Wir berauben Tiere ihrer Freiheit und der Selbstbestimmung über ihre Körper und ihre Lebensumstände. Wir entnehmen ihnen (oft maschinell, also auch noch ohne Körperkontakt) ihre Körpersäfte. Wir erachten es als unser gutes Recht, über ihre Körper zu verfügen, wie es uns gerade passt. Wenn wir ihre toten Körper zu Nahrung verarbeiten und dann verzehren (Aas!), machen wir uns kaum Gedanken darüber, dass wir damit jemanden seines Lebens beraubt haben.

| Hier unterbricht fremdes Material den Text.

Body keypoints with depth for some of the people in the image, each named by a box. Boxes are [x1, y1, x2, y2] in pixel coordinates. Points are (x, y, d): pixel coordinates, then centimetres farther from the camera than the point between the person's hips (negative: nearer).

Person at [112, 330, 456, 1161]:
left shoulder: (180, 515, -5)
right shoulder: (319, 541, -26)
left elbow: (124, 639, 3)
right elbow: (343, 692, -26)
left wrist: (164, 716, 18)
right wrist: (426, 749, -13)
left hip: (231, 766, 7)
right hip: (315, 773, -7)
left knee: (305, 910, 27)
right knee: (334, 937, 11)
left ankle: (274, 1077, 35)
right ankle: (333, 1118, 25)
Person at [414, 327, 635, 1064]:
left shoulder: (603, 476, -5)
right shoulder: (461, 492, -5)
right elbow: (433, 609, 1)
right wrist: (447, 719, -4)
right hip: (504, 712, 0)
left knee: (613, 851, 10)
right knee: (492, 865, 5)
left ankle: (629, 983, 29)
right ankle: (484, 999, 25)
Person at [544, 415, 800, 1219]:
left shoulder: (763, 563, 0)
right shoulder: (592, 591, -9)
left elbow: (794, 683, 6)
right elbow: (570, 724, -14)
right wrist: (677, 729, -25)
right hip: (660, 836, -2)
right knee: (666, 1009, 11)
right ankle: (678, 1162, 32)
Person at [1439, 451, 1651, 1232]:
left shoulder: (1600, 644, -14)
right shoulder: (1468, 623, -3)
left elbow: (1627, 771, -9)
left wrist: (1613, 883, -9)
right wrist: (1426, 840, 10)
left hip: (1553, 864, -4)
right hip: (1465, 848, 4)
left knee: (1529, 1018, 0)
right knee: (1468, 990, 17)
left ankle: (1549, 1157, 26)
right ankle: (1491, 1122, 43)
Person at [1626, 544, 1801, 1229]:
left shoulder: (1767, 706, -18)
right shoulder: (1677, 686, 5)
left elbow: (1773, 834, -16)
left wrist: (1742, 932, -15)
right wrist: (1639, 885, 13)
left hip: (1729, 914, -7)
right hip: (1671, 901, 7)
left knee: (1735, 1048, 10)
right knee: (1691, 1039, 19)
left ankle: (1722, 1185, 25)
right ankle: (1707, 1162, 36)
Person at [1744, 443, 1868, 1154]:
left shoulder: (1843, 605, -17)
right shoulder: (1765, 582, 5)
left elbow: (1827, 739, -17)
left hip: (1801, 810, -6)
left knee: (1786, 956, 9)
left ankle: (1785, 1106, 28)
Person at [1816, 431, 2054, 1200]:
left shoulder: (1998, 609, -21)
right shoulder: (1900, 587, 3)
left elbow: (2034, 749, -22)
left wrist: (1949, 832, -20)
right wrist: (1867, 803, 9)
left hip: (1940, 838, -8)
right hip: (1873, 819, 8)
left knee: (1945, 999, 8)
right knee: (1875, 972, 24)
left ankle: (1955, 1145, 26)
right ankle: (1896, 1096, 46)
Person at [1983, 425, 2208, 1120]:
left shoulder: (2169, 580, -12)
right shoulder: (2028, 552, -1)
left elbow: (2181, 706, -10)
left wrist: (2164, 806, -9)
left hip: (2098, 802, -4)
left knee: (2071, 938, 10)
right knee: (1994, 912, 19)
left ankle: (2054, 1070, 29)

Tiere haben auch nur eines!

Zivilisation ist, wenn eine Gabe mit einer Gegengabe erwidert wird. Wie könnte sich die Menschheit bei der Tierwelt revanchieren? Meine Vision ist eine Gesellschaft, in der Tiere vor Leid bewahrt werden. Daher befürworte ich die beiden Initiativen «Gegen die Massentierhaltung» und «Grundrechte für Primaten».

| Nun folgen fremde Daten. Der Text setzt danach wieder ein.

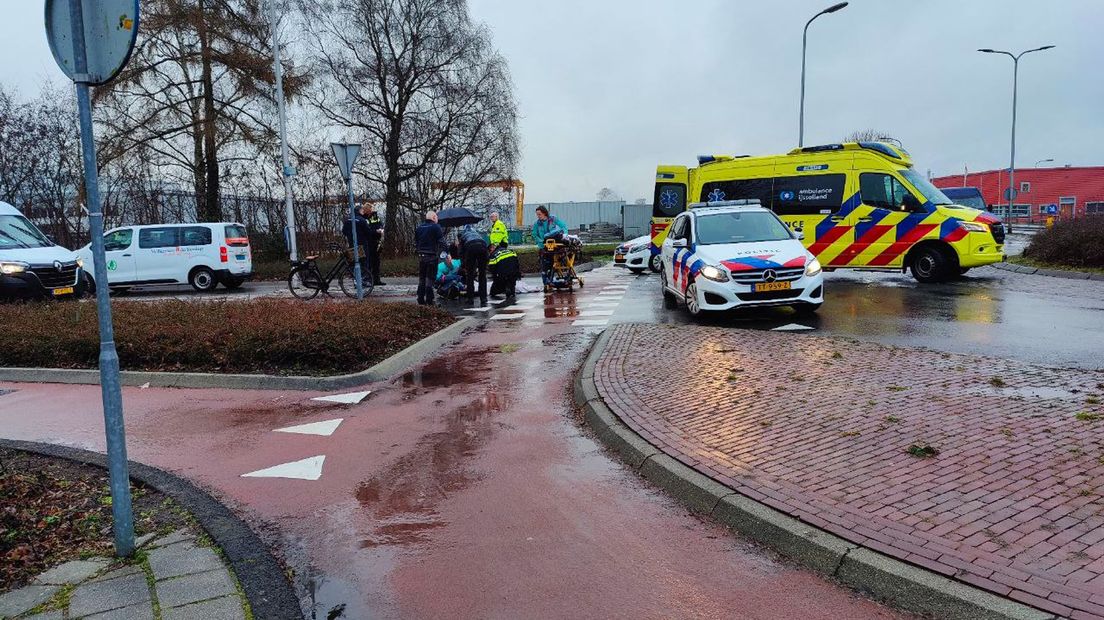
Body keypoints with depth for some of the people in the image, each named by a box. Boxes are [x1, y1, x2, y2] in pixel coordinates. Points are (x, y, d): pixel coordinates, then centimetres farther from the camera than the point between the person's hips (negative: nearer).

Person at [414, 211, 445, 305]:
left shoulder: (419, 227, 11)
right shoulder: (436, 227, -8)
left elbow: (415, 242, 15)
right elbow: (442, 243, -11)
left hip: (421, 256, 5)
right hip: (432, 256, -5)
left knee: (421, 278, 13)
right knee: (430, 278, -2)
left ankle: (421, 300, 14)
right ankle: (429, 301, -2)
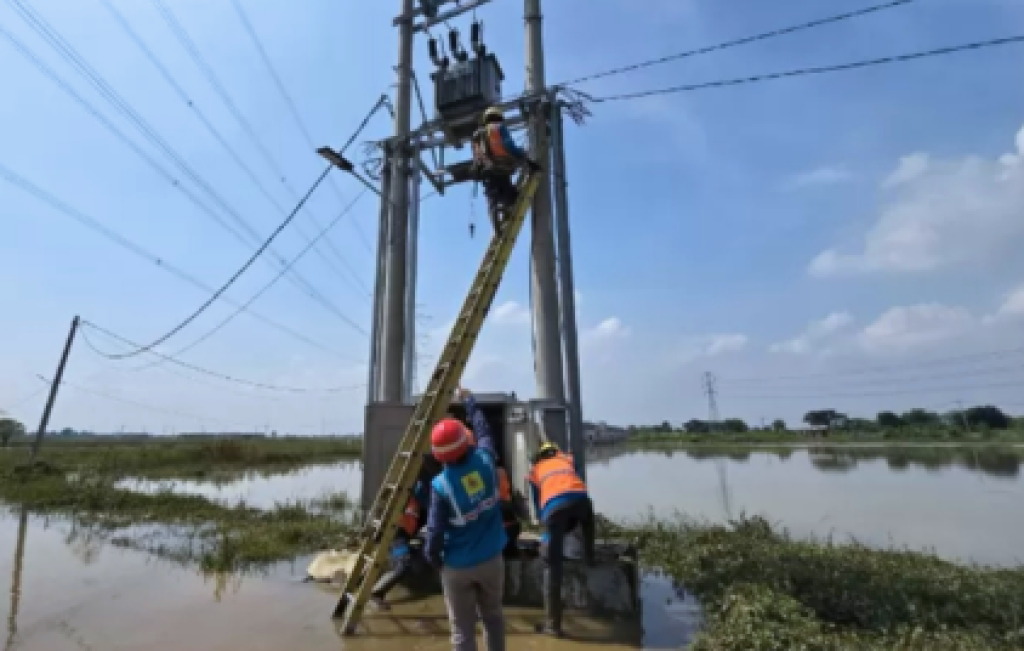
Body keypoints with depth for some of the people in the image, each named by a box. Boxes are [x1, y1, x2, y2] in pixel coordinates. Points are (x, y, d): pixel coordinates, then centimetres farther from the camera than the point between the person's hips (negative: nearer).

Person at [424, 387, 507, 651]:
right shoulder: (485, 460, -13)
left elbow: (435, 530, -16)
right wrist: (469, 400, 19)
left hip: (457, 567, -3)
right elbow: (483, 430, 6)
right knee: (493, 616, 25)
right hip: (491, 559, 3)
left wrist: (433, 559, 5)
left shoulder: (441, 485, -21)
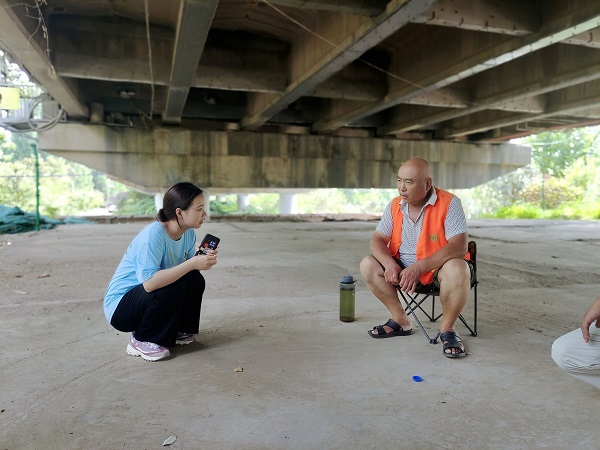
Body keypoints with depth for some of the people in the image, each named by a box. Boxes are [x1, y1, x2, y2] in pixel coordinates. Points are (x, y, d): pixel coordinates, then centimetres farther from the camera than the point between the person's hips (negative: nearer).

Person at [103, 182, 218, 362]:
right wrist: (192, 263, -38)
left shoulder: (188, 233, -5)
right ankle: (141, 341, -9)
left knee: (195, 281, -12)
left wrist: (203, 260, -23)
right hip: (119, 306, -7)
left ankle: (175, 332, 9)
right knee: (173, 287, -31)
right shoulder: (153, 234, -30)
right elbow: (149, 282, -40)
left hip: (146, 298, 8)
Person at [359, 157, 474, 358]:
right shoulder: (394, 206, -1)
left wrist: (419, 267, -33)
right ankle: (401, 321, 0)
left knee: (458, 270, -37)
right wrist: (390, 264, -24)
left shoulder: (449, 203, -16)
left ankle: (447, 328, -11)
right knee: (368, 265, -13)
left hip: (438, 267, -5)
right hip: (403, 267, 5)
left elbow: (459, 247, -26)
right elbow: (377, 240, -2)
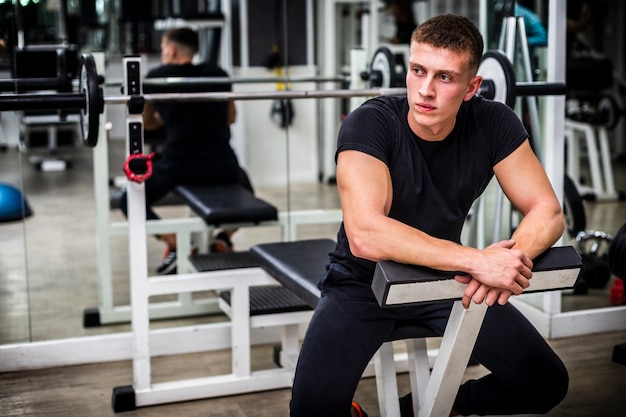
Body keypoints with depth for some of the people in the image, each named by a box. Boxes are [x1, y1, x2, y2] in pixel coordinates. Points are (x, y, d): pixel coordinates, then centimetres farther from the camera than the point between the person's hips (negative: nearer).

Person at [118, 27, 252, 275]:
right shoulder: (219, 75, 13)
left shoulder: (157, 77, 6)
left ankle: (175, 245, 0)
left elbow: (145, 123, 18)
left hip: (178, 165, -3)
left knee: (130, 202, 19)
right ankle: (224, 238, 13)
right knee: (245, 193, 36)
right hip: (222, 166, 3)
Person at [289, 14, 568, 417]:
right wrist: (478, 260, -45)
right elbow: (365, 235, -39)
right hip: (364, 281, -4)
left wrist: (515, 254, -36)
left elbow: (548, 211, -13)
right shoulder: (369, 124, -26)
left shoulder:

Rosemarie Imhof, Allschwil

Im Gedenken an Henrika Sigmann

Am 27. Januar kam ich um sechs Uhr abends aus dem Haus Langstrasse 6, im Zürcher Kreis 4. Vor dem Hauseingang, auf dem Trottoir, stolperte ich fast über einen Blumentopf. Neben dem Topf stand ein Schild, auf dem zu lesen war:

«Heute, 27. 1. 2022, ist der Holocaust-Gedenktag. Wir gedenken der hier wohnhaften Jüdin Henrika Sigmann, die vor 77 Jahren im KZ Auschwitz umgekommen ist. Wir gedenken auch der übrigen rund 200 Schweizer, die in der Shoah ihr Leben verloren.»

Henrika wurde am 17. Februar 1899 in Zboro (damals Ungarn) in eine jüdische Familie hineingeboren, die im August 1901 nach Zürich umsiedelte. Henrika blieb vorerst bei den Grosseltern in Zboro. 1909 kam sie nach Zürich, wo sie die Primar- und die Sekundarschule besuchte. Die Familie wohnte an der Langstrasse 6. 1918 erhielt die Familie von Henrika die Schweizer Staatsbürgerschaft.

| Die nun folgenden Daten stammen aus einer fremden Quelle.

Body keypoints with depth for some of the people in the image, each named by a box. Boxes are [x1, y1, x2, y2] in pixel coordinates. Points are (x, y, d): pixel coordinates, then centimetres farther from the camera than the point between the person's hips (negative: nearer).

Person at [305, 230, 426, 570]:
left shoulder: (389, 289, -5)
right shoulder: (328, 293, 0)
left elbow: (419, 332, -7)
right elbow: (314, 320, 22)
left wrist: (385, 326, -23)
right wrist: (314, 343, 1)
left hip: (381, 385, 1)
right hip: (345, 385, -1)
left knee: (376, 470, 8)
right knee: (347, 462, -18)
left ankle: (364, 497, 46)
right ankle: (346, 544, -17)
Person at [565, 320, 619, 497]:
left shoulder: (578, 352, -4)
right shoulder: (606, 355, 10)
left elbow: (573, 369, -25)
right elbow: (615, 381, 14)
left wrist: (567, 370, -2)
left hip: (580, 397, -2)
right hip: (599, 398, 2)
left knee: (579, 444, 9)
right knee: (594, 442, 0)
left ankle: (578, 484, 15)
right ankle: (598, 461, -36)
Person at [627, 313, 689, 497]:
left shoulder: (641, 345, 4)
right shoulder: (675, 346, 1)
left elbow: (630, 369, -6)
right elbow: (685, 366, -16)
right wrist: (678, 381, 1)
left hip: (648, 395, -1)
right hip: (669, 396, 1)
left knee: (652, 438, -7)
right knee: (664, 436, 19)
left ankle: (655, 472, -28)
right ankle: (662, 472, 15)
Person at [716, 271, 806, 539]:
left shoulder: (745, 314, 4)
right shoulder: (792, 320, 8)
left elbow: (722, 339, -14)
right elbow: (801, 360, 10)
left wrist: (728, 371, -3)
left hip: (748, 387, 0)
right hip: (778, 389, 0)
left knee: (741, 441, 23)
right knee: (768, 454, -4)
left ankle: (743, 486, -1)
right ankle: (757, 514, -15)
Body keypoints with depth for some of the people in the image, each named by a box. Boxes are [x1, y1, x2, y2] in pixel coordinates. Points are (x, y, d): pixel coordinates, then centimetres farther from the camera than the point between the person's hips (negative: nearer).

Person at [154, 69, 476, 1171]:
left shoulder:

1922 heiratete Henrika Bernhard D. Sigmann, der aus Galizien stammte, wodurch sie ihr Schweizer Bürgerrecht verlor. Das Ehepaar Sigmann liess sich in Amsterdam nieder. Am 10. Mai 1940 besetzte die deutsche Wehrmacht die Niederlande. Am 18. Januar 1943 wurden sie, ihr Mann und ihre beiden ältesten Söhne nach Auschwitz deportiert und dort umgebracht.

Hat sich seither in der Schweiz etwas verändert? Frauen, die einen Ausländer heirateten, verlieren seit 1952 nicht mehr die Schweizer Staatsbürgerschaft. Leider wurden wie im Zweiten Weltkrieg nach 1945 erneut Krieg führenden, folternden und menschenrechtsverletzenden Regimen Kriegsmaterial geliefert, während des Korea-, des Indochina-, des Vietnamkriegs, der Massaker auf dem Balkan, im Nahen Osten, in Mittel- und Südamerika, in Afghanistan, in Afrika. Schweizer Geldhäuser investierten weiter Milliarden in ausländische Rüstungskonzerne, die florierten. Sie investieren sogar heute noch in Unternehmen, die Atombomben herstellen.